_TO-DO ITEM_:
Find every line in the data that contains the word "section", and copy each of those lines in full.

_PROVIDED RECORDS_:
::::

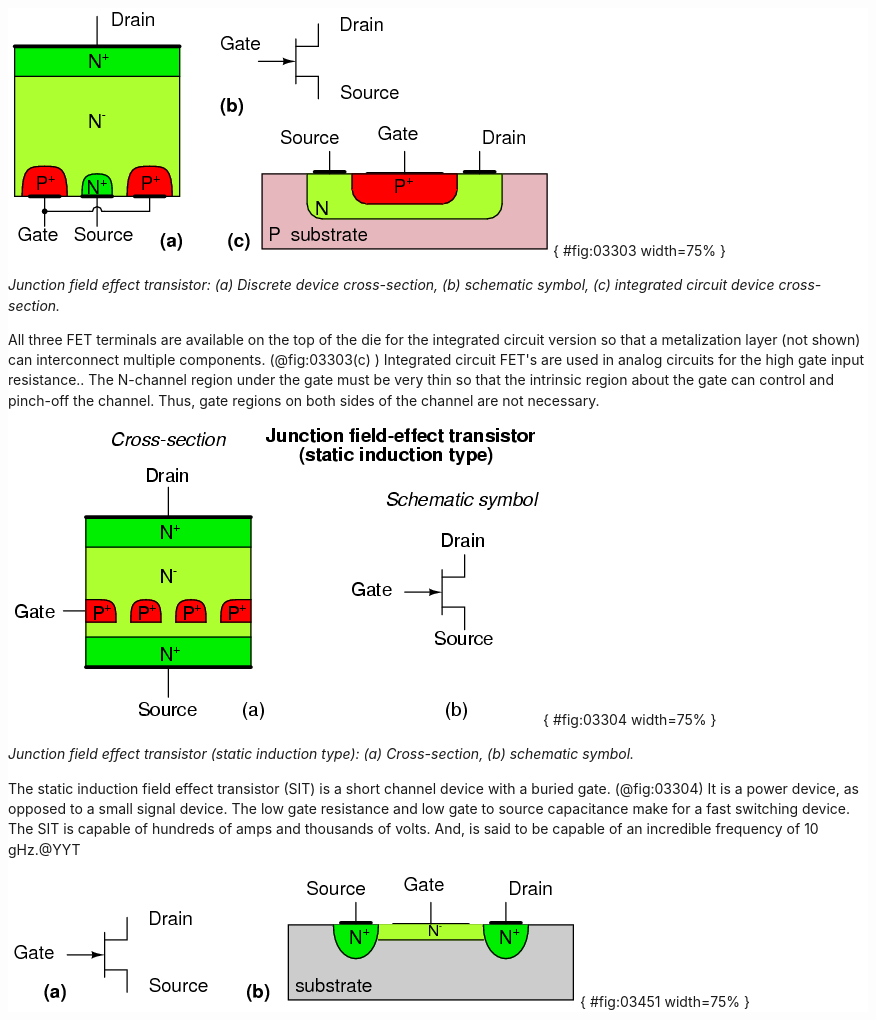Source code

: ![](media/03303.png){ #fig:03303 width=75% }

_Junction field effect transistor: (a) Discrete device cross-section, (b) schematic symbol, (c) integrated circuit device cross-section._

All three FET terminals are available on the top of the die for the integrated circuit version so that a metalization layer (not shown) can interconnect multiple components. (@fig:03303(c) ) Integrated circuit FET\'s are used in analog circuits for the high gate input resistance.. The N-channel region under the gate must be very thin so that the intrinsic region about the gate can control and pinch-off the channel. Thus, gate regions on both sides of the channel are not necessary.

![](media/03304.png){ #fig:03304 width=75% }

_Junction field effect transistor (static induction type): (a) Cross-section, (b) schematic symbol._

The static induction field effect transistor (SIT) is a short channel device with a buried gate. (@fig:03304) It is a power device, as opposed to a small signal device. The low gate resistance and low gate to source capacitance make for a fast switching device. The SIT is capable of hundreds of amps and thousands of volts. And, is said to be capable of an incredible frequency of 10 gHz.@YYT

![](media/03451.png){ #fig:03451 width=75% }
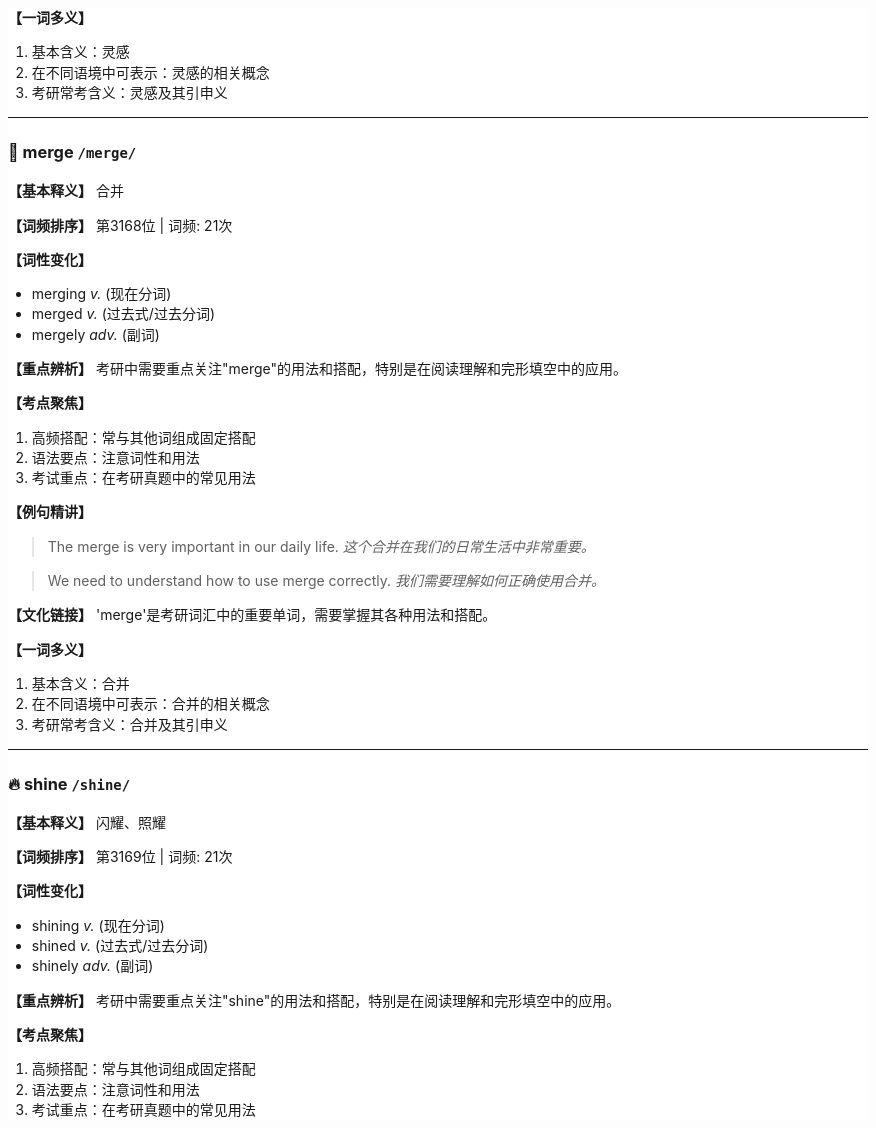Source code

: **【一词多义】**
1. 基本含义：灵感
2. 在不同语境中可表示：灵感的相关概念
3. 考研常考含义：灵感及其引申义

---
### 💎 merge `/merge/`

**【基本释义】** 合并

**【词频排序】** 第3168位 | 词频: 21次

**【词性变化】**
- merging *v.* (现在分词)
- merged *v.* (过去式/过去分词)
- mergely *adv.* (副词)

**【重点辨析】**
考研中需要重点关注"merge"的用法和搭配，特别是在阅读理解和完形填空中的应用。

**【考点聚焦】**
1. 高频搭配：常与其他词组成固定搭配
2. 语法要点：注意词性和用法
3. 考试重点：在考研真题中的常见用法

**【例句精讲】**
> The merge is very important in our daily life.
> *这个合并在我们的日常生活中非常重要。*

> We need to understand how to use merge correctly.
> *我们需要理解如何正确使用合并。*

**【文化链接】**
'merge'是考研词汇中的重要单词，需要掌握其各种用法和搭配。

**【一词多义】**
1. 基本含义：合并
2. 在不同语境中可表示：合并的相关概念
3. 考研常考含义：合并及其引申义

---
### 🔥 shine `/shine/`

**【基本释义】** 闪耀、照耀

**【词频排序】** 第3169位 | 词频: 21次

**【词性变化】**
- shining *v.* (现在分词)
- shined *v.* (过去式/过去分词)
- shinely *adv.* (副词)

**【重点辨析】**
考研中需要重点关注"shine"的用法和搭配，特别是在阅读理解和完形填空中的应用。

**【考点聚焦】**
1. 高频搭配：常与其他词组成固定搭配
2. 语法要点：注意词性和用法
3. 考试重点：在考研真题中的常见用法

::::

_THE ANSWER_:
_Junction field effect transistor: (a) Discrete device cross-section, (b) schematic symbol, (c) integrated circuit device cross-section._
_Junction field effect transistor (static induction type): (a) Cross-section, (b) schematic symbol._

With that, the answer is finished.